Excerpted data:
++++++

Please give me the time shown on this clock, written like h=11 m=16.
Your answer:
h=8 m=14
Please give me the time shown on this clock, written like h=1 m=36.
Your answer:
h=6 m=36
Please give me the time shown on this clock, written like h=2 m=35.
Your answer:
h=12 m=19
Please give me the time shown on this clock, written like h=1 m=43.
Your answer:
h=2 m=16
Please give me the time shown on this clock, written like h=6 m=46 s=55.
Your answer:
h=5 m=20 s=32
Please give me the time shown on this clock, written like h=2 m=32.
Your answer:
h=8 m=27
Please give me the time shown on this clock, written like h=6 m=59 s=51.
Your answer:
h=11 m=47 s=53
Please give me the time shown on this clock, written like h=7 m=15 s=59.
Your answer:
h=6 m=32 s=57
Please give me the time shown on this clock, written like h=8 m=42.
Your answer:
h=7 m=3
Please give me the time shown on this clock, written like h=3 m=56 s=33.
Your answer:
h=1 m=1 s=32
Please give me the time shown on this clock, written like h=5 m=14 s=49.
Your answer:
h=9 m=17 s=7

++++++

What to produce:
Copy the entire listing above line for line, with no changes.

Output below:
Please give me the time shown on this clock, written like h=11 m=16.
Your answer:
h=8 m=14
Please give me the time shown on this clock, written like h=1 m=36.
Your answer:
h=6 m=36
Please give me the time shown on this clock, written like h=2 m=35.
Your answer:
h=12 m=19
Please give me the time shown on this clock, written like h=1 m=43.
Your answer:
h=2 m=16
Please give me the time shown on this clock, written like h=6 m=46 s=55.
Your answer:
h=5 m=20 s=32
Please give me the time shown on this clock, written like h=2 m=32.
Your answer:
h=8 m=27
Please give me the time shown on this clock, written like h=6 m=59 s=51.
Your answer:
h=11 m=47 s=53
Please give me the time shown on this clock, written like h=7 m=15 s=59.
Your answer:
h=6 m=32 s=57
Please give me the time shown on this clock, written like h=8 m=42.
Your answer:
h=7 m=3
Please give me the time shown on this clock, written like h=3 m=56 s=33.
Your answer:
h=1 m=1 s=32
Please give me the time shown on this clock, written like h=5 m=14 s=49.
Your answer:
h=9 m=17 s=7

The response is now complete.